Text provided -
........
Mythbusting our beliefs about financial stress
Consider your own financial stress: what do you feel when your card has been used fraudulently? Or your bank account hacked? Anger? Fear maybe?
What about when you get a Christmas bonus? Relief? Joy? Do you jump to expressing your love for someone by spending that money? How about when you go to the ATM a few days before you get paid? Or at the supermarket check-out? Fear that you might not have enough left to pay?
Financial stress isn’t just about being in hardship, even though that’s what the phrase brings to mind. It’s often about struggling with financial decisions and commitments, and not being able to get past the feelings which that struggle – or any struggle related to money – brings up.
Not many subjects are as emotional as money is. And if we are prone to reacting to strong emotions, then there’s a good chance that any negative underlying beliefs we have will affect our relationship with money – spending, earning, saving, even thinking about it.
In part one of this series we looked at three beliefs society holds about financial stress – that it’s everywhere, that it’s not a big deal and that it’s about hardship. Today we look at three more personal beliefs about financial stress.
Belief 4 – I’m no good with money / I can’t seem to handle money
If we heard a friend say this we’d probably rap them over the knuckles and point out how negative it sounds. But how many of us believe this deep down?
Is it any wonder people who carry this emotional boulder around never seem to get anywhere financially?
Human beings seem to have fairly set beliefs about money, beliefs that can be hard to shift. More than likely they come from our upbringing.
........
Data records -
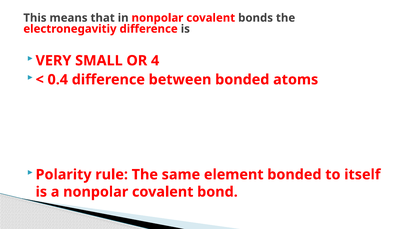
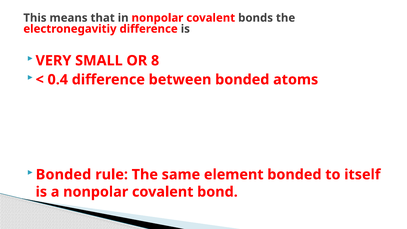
4: 4 -> 8
Polarity at (64, 175): Polarity -> Bonded
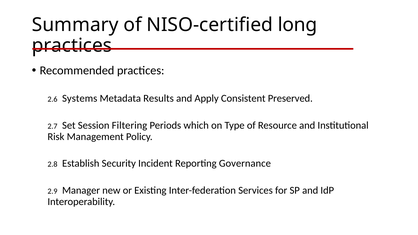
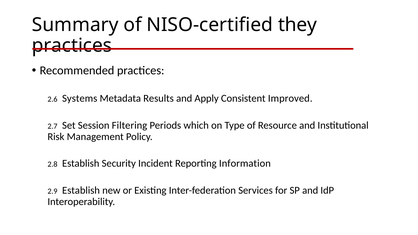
long: long -> they
Preserved: Preserved -> Improved
Governance: Governance -> Information
2.9 Manager: Manager -> Establish
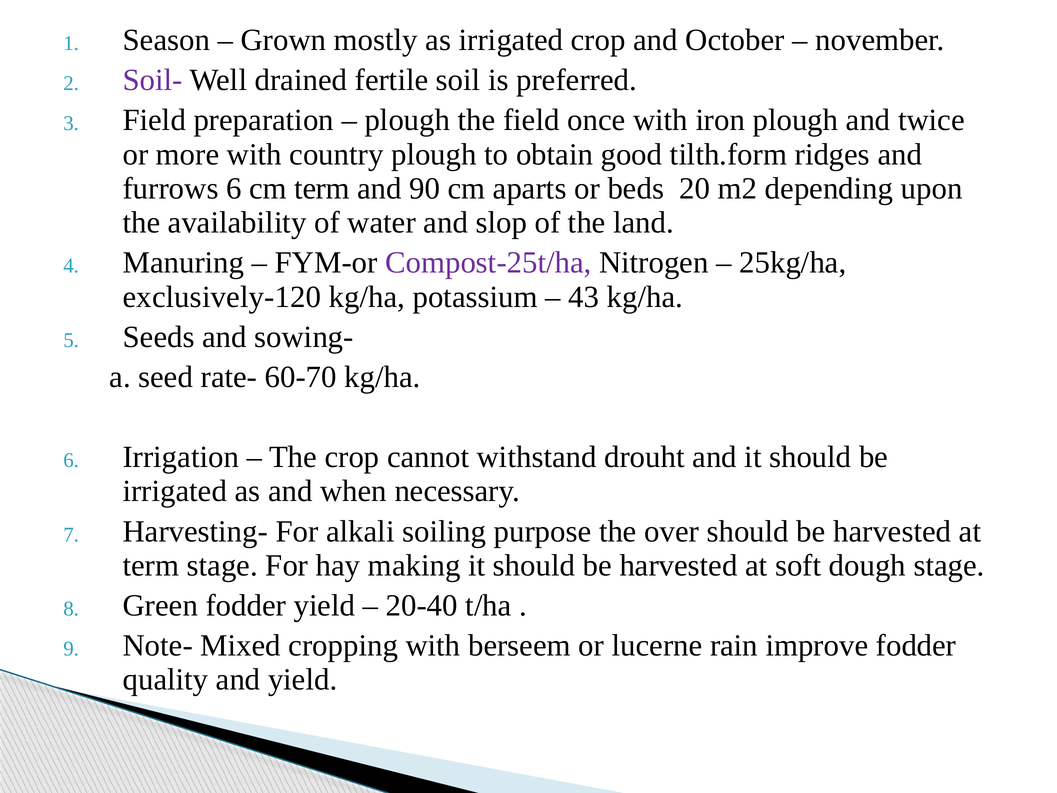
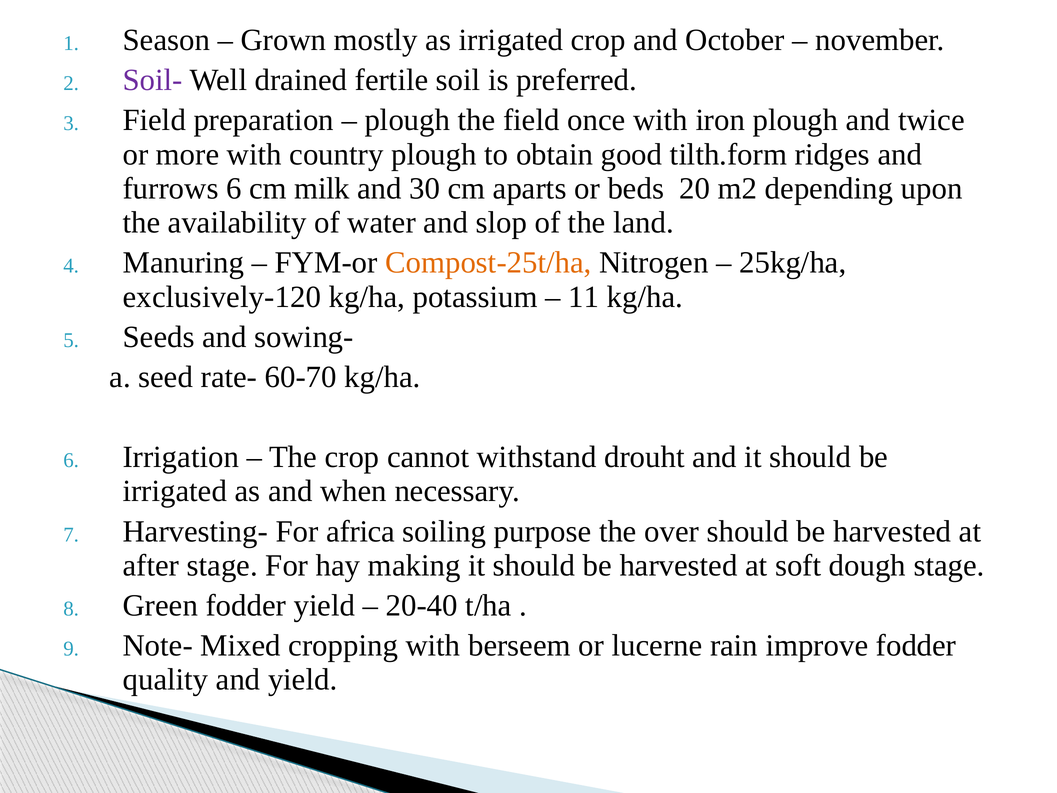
cm term: term -> milk
90: 90 -> 30
Compost-25t/ha colour: purple -> orange
43: 43 -> 11
alkali: alkali -> africa
term at (151, 565): term -> after
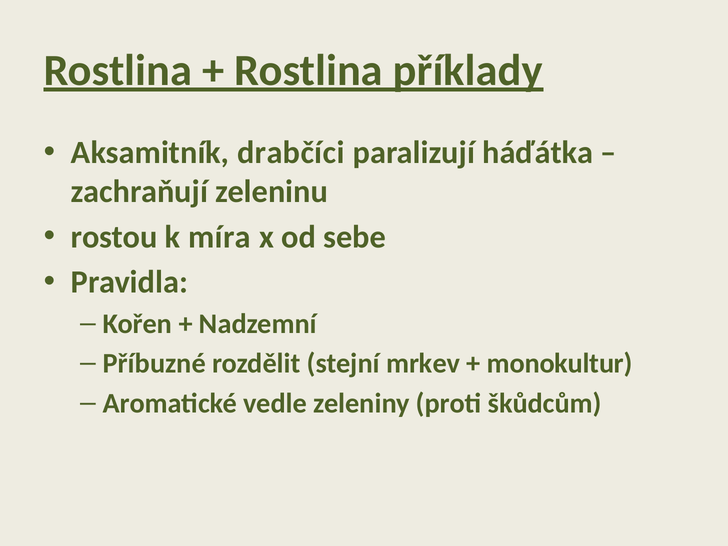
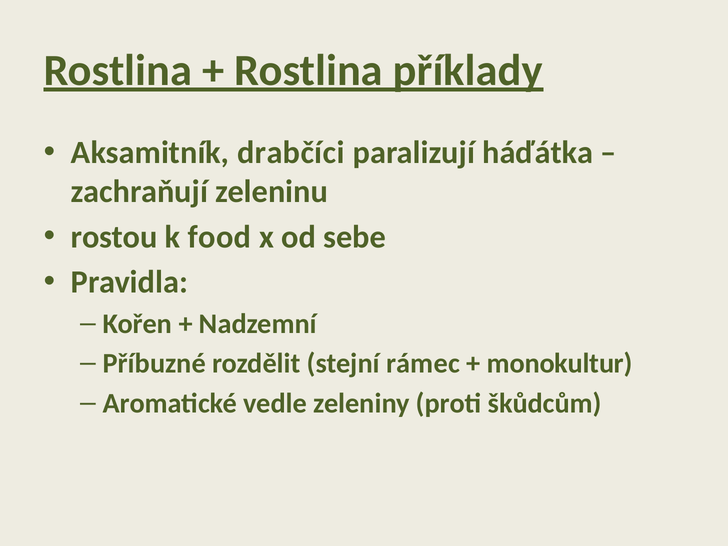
míra: míra -> food
mrkev: mrkev -> rámec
........
Problem - Reproduce the article on financial stress word for word, from its title through its last sentence.

Response to the exercise -
Mythbusting our beliefs about financial stress
Consider your own financial stress: what do you feel when your card has been used fraudulently? Or your bank account hacked? Anger? Fear maybe?
What about when you get a Christmas bonus? Relief? Joy? Do you jump to expressing your love for someone by spending that money? How about when you go to the ATM a few days before you get paid? Or at the supermarket check-out? Fear that you might not have enough left to pay?
Financial stress isn’t just about being in hardship, even though that’s what the phrase brings to mind. It’s often about struggling with financial decisions and commitments, and not being able to get past the feelings which that struggle – or any struggle related to money – brings up.
Not many subjects are as emotional as money is. And if we are prone to reacting to strong emotions, then there’s a good chance that any negative underlying beliefs we have will affect our relationship with money – spending, earning, saving, even thinking about it.
In part one of this series we looked at three beliefs society holds about financial stress – that it’s everywhere, that it’s not a big deal and that it’s about hardship. Today we look at three more personal beliefs about financial stress.
Belief 4 – I’m no good with money / I can’t seem to handle money
If we heard a friend say this we’d probably rap them over the knuckles and point out how negative it sounds. But how many of us believe this deep down?
Is it any wonder people who carry this emotional boulder around never seem to get anywhere financially?
Human beings seem to have fairly set beliefs about money, beliefs that can be hard to shift. More than likely they come from our upbringing.